BEGIN Given passage

Re: telematicinterprovisation

Scott deLahunta (sdela@ahk.nl)
Sun, 06 Apr 1997 09:30:05 +0200

I have just returned from a few days in the tank of work to find a lot of
email from the dance-tech list to go through and try to make sense of, too
much... so here's a few brief, practically random comments/responses:

>Telamtic space is an approximation. A sensing, yes, a hallucination, if I
>understand Scott's remarks on Paul Sermon correctly. How do we choreograph
>hallucination, and what are we searching for?

I have no idea how to translate the impact of immediate experience into
choreography for an audience of watchers. Paul's installations are not
choregraphy in this sense, but are set up to be one-to-one intimate
experiences of 'hallucination'. There is no way to put this on the stage in
a meaningful manner... in choreography. In this sense the extension of our
sensorium into telematic space (vis a vis the Dennett pencil story) is a
waste of time. What would be the effect for someone watching me drag my
pencil across a rough surface? Now, I can play my own Devil's Advocate and
site the performance work of those who do 'appear' to make direct experience
readable (i.e. Deborah Hay and Eva Schmale). There is no doubt in my mind
that their attention to immediate experience is readable... and that this
experience forms a strong basis for the structure of their work. The fact
that I don't know how to do it, well, just goes to show...

END Given passage

▶ **Tasks for this exercise**:
**1)** In the dance-tech list post, whose performance work does the writer name as appearing to make direct experience readable?
**2)** Reproduce the dance-tech list post word for word from "Scott deLahunta (sdela@ahk.nl)" to "we searching for?".
**3)** Write the next part of the dance-tech list post on choreography and telematic space, picking up after its last sentence.

BEGIN Dataset rows

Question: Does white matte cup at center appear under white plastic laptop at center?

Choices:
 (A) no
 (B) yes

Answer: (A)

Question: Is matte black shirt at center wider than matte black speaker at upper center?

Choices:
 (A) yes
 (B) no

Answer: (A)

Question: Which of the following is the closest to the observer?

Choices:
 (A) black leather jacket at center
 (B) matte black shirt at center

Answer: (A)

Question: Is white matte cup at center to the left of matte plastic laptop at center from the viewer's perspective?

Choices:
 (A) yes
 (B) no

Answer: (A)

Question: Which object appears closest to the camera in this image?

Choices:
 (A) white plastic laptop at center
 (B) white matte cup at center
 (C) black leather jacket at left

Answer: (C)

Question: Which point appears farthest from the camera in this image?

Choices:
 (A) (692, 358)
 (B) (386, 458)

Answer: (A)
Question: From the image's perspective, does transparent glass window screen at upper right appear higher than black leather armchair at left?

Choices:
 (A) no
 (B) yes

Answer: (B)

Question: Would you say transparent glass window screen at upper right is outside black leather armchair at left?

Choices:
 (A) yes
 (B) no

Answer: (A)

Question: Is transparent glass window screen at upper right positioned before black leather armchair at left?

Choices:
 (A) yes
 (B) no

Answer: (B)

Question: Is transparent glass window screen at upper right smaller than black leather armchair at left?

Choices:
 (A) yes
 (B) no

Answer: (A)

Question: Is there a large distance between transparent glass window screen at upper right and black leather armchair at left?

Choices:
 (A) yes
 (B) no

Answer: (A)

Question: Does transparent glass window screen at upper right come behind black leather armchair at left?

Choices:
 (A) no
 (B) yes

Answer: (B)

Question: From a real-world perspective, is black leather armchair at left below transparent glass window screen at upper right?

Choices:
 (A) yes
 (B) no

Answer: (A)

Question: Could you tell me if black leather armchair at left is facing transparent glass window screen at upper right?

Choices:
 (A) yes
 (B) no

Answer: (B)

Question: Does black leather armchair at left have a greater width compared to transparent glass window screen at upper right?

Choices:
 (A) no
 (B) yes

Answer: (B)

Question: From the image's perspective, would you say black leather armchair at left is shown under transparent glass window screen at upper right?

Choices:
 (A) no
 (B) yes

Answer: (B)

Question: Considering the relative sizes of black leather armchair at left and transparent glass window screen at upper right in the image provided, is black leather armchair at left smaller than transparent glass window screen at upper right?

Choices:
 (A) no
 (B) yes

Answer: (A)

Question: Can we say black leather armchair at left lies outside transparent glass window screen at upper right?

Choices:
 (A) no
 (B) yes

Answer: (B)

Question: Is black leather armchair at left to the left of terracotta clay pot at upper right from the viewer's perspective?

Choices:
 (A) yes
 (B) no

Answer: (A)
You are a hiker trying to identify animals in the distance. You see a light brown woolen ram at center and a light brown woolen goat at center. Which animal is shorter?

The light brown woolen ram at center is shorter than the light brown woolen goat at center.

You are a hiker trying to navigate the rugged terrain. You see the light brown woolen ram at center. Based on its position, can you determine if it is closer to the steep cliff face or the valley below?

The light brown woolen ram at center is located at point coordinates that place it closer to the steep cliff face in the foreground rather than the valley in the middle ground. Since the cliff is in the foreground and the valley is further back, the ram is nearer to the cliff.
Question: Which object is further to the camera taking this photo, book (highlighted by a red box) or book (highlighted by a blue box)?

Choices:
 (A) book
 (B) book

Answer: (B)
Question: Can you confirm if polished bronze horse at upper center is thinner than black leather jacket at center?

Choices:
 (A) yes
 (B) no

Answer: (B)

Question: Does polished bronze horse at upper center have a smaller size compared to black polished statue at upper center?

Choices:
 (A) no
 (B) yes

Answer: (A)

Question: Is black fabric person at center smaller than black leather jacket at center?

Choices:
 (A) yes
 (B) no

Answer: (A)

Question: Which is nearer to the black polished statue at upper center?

END Dataset rows

▶ **Set of answers**:
**1)** Deborah Hay and Eva Schmale

**2)**
Scott deLahunta (sdela@ahk.nl)
Sun, 06 Apr 1997 09:30:05 +0200

I have just returned from a few days in the tank of work to find a lot of
email from the dance-tech list to go through and try to make sense of, too
much... so here's a few brief, practically random comments/responses:

>Telamtic space is an approximation. A sensing, yes, a hallucination, if I
>understand Scott's remarks on Paul Sermon correctly. How do we choreograph
>hallucination, and what are we searching for?

**3)**
>"other" (Latin America or third world notion) or other-cultural was here
>twisted around (Scott, it's the wall, the room of the other side).

The 'room on the other side of the wall' is an excellent metaphor for a
range of ideas like this one. Telematic space also brings up more social
questions -- how do we deal with these other bodies when our physical selves
are not in close proximity. What about physical intimidation and
repercussions? What might we be capable of doing, in the sense of that old
western psych experiment where they put people in isolated rooms, one was
given a dial connected to a wire running out of the room and told they were
to administer an electric shock to the people in the other room. They did it.

Well, there has been piles and piles of stuff written on this sort of thing
in relationship to the internet, IRCchat, Moos, etc. What is intriguing is
the possibility that eventually new models for social interaction and
responsibility will arise from the new technology. If these are not sited in
the body, is it possible they will be based less in fear and more in some
other, to be defined, relationship? What role do artists have in this
development? What would some of Augusto Boal's workshops look like in
telematic space?

I'm afraid that's all the responses I can muster at the moment to the thread.

Scott
----------------------------------|
Scott deLahunta and Susan Rethorst
Writing Research Associates, NL
Sarphatipark 26-3, 1072 PB Amsterdam, NL
tel: +31 (0)20 662 1736
fax: +31 (0)20 470 1558
email: sdela@ahk.nl
http://huizen.dds.nl/~sdela/wra (WRITING RESEARCH ASSOCIATES)
http://www.art.net/~dtz (DANCE AND TECHNOLOGY ZONE )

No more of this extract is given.